LMTK2 switches on canonical TGF-β1 signaling in human bronchial epithelia.

Abstract

Transforming Growth Factor (TGF-β1) is a critical pro-fibrotic mediator in chronic lung disease, and there are no specific strategies to mitigate its adverse effects. Activation of TGF-β1 signaling is a multipart process involving ligands, transmembrane receptors, and transcription factors. In addition, an intricate network of adaptor proteins fine-tunes the signaling strength, duration, and activity. Namely, Smad7 recruits growth arrest and DNA damage (GADD34) protein that then interacts with the catalytic subunit of phosphoprotein phosphatase 1 (PP1c) to inactivate TGF-β Receptor (TβR)-I and downregulate TGF-β1 signaling. Little is known about how TGF-β1 releases TβR-I from the GADD34-PP1c inhibition to activate its signaling.
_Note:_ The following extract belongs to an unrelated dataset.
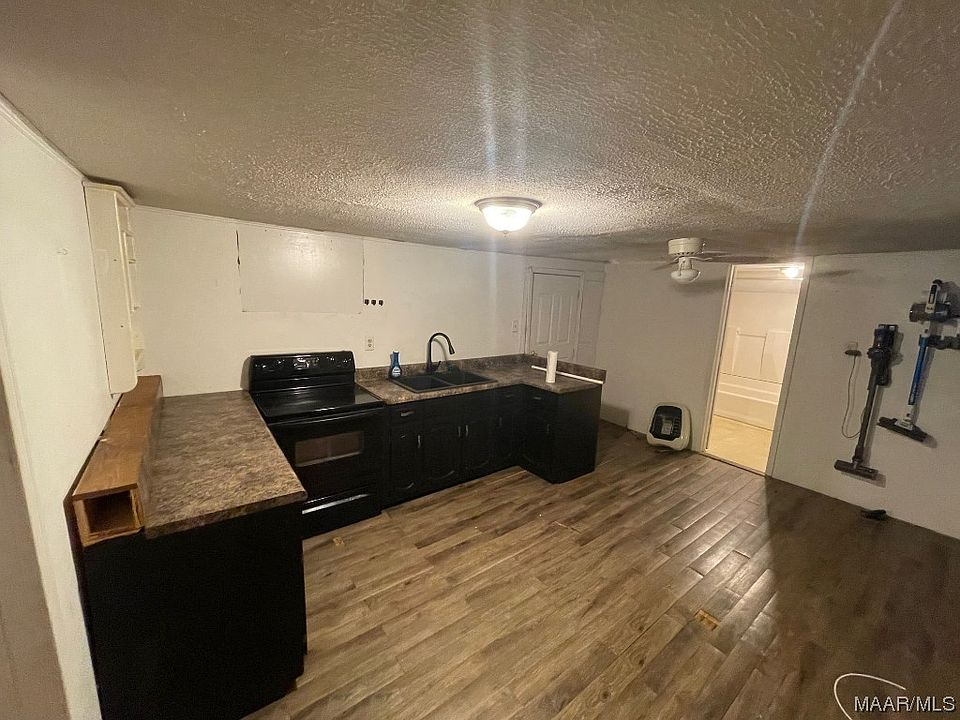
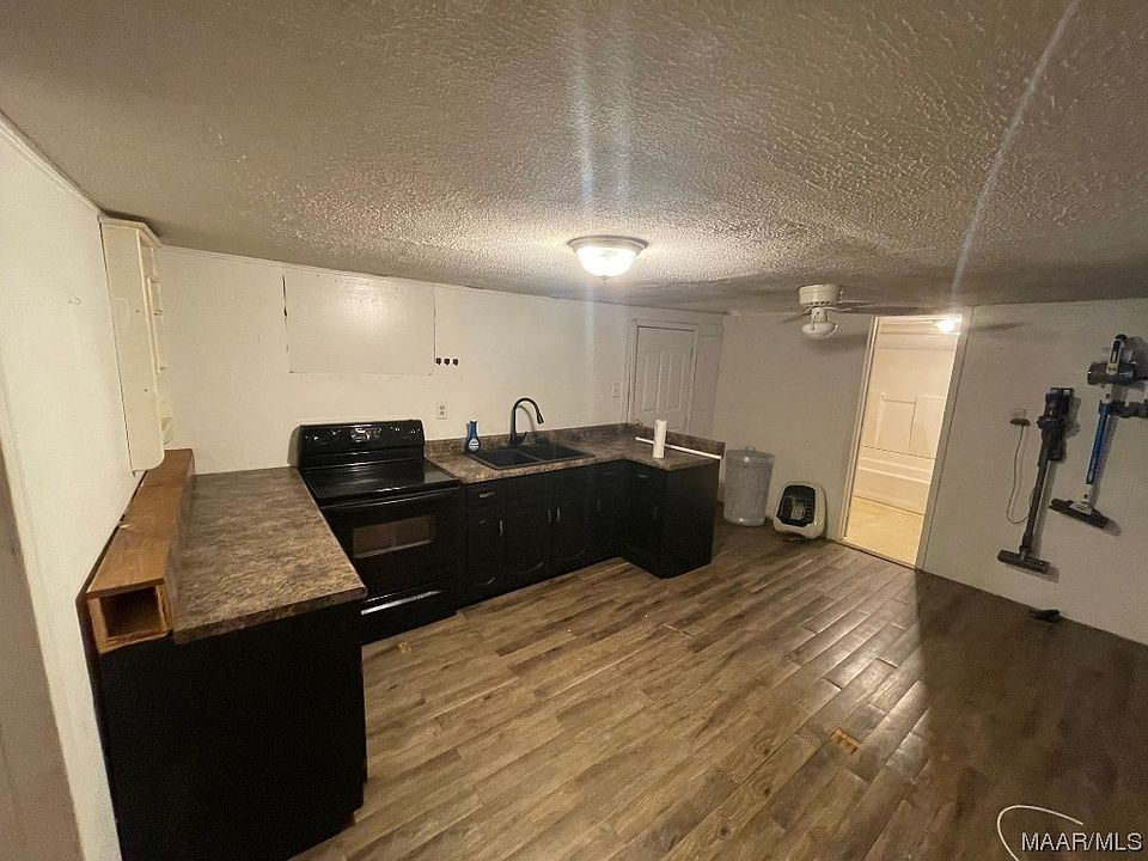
+ trash can [722,445,776,527]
Transmembrane Lemur Tyrosine Kinase 2 (LMTK2) is a PP1c inhibitor, and our published data showed that TGF-β1 recruits LMTK2 to the cell surface. Here, we tested the hypothesis that TGF-β1 recruits LMTK2 to inhibit PP1c, allowing activation of TβR-I. First, LMTK2 interacted with the TGF-β1 pathway in the human bronchial epithelium at multiple checkpoints. Second, TGF-β1 inhibited PP1c by an LMTK2-dependent mechanism. Third, TGF-β1 utilized LMTK2 to activate canonical Smad3-mediated signaling. We propose a model whereby the LMTK2-PP1c and Smad7-GADD34-PP1c complexes serve as on-and-off switches in the TGF-β1 signaling in human bronchial epithelium.